Was There Malfeasance in Sending the Carotti Memo to SLED?

Much of the county, especially the citizens who voted for Johnny Gardner, are eagerly awaiting a report from SLED exonerating Gardner from the allegations made against him by Horry County Administrator Chris Eldridge and Horry County Attorney Arrigo Carotti.

The SLED investigation into the allegations was called for by Eldridge after Carotti authored a five-page email memo outlining these supposed allegations based solely on hearsay and rumor.

If I had written a story about the chairman, the same story related in the Carotti memo, with the same lack of solid documentation and using only the same rumor, hearsay and gossip used in the memo as my sources, I could justifiably be sued for libel, defamation and reckless disregard for the truth.

And with the rapidity that the memo was leaked and appeared in print, I’m not sure that is not exactly what was done with the reporting to SLED as cover to try and build a whistleblower defense.

But allegations based on rumor and hearsay are specifically excluded from the whistleblower defense.

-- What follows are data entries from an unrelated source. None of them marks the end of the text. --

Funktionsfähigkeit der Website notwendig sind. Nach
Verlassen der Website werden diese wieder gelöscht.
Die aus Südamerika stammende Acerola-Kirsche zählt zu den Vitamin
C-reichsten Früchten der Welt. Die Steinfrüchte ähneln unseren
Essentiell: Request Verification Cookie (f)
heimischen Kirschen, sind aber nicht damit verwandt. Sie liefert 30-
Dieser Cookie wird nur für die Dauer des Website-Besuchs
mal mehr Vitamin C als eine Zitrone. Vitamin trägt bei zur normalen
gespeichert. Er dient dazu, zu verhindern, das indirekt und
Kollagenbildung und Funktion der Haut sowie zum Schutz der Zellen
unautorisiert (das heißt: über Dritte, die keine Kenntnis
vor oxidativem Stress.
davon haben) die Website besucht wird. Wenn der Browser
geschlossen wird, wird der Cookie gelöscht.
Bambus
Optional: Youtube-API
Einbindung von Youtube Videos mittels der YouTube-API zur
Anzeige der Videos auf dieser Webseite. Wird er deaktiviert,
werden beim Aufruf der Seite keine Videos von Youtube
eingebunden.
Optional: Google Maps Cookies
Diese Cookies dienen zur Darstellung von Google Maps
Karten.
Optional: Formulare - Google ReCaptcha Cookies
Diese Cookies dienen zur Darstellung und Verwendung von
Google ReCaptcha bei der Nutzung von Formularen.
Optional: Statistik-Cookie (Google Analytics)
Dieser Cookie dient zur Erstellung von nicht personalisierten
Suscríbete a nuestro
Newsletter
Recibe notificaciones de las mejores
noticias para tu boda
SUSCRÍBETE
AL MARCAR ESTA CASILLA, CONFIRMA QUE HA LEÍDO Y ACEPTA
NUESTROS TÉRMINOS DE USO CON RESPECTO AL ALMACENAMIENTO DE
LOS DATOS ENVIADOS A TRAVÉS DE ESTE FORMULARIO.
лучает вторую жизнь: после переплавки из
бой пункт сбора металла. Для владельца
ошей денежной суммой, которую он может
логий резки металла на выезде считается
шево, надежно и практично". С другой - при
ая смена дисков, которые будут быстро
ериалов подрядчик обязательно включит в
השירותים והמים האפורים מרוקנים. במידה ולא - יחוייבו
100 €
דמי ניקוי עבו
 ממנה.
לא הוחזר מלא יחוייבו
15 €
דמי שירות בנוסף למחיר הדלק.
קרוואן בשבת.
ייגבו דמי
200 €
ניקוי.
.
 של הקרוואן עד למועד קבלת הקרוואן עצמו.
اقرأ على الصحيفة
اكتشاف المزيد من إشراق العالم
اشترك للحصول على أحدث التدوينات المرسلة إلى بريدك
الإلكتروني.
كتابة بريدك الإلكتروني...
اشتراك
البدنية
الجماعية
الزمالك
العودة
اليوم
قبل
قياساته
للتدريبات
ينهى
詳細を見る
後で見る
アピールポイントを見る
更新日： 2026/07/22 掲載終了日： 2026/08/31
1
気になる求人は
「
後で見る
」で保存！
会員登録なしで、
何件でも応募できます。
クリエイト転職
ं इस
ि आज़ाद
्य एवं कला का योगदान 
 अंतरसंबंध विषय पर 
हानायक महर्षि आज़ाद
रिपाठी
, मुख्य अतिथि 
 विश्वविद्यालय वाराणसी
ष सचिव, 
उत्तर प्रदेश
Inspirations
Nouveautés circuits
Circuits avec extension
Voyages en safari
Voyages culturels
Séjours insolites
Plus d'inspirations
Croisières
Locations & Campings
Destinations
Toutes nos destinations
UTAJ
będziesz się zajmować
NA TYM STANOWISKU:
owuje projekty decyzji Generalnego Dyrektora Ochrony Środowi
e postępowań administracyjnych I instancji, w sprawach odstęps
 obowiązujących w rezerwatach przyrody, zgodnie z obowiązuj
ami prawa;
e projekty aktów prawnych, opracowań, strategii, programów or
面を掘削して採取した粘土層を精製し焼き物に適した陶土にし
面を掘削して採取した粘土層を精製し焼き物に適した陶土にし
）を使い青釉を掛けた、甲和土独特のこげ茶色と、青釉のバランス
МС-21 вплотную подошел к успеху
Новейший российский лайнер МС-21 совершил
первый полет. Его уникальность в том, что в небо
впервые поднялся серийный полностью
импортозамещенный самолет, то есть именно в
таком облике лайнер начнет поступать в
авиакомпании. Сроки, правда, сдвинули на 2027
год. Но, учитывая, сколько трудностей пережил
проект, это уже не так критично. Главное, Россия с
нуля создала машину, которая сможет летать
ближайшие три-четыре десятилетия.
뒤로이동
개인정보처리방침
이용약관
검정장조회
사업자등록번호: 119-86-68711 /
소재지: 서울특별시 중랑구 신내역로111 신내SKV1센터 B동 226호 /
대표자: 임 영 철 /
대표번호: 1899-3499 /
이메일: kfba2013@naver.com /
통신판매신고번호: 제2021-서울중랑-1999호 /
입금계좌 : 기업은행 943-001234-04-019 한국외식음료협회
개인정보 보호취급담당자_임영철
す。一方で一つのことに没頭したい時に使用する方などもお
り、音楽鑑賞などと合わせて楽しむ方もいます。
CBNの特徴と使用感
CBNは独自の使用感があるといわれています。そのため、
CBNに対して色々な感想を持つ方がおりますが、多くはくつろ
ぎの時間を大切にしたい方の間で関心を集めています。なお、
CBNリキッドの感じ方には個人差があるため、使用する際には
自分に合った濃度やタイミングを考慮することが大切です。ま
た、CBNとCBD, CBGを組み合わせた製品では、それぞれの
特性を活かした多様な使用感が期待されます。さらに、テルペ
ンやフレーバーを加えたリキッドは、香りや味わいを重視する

Therefore, it looks like Carotti and Eldridge are far out on a limb while sawing it off behind them.

One definition of malfeasance is the performance by a public official of an act that is legally unjustified. I submit making allegations of wrongdoing with nothing more than rumor, hearsay and gossip to back them up, reporting those allegations to SLED and having them leaked to the media are legally unjustified acts. Therefore, it is not a stretch to say that both Eldridge and Carotti may have committed malfeasance by acts so irresponsible they should be fired.

It is a felony in South Carolina to make a false report to law enforcement officials.

I would further submit that any council member who told Eldridge to send the matter to SLED, as Eldridge claimed in a letter to council, and any council member who tries to shield Eldridge and Carotti from discipline by attempting to justify their acts may also be committing malfeasance because there is nothing legally justified about sending a memo to SLED based entirely on rumor, hearsay and gossip.

Our Council Members as Sheep

Year in and year out voters go to the polling booths in June for primary elections and November for general elections to vote for the candidates they want to lead their respective governments.

Unfortunately, local voters, especially those voting in Myrtle Beach City Council and Horry County Council elections, appear to be getting short changed in the leadership department because far too many of these elected officials defer to staff to determine policy.

And these policies leave a lot to be desired as council members act like sheep being led by senior staff members.

In Myrtle Beach, the city has decided to wage war on certain Ocean Boulevard business owners with a zoning overlay district that makes selling items such as CBD oil illegal in the district while allowing it to be sold everywhere else in the city.

It was announced recently that CBD coffee ads will air during the upcoming Super Bowl. CBD products are good enough to be advertised during the number one television event of the year, but can’t be sold in a certain area of Ocean Boulevard because the city doesn’t want the store owners to get business.

There is something very wrong with that calculus but city council doesn’t question what.

The targeted Ocean Boulevard stretch appears to be coveted because of its location and proximity to other city owned properties in and around the super block, a nice area that could be resold to a developer looking to locate, say, a casino complex.

But first the businesses in that location must be driven out and the buildings become available at the right price.

With three new members of city council and a completely redrafted ordinance presented for second reading last summer, this can’t be a council driven decision for members looking to get reelected. The only logical conclusion is that council members went along like sheep following the lead of the city administrator and his staff in passing this ordinance.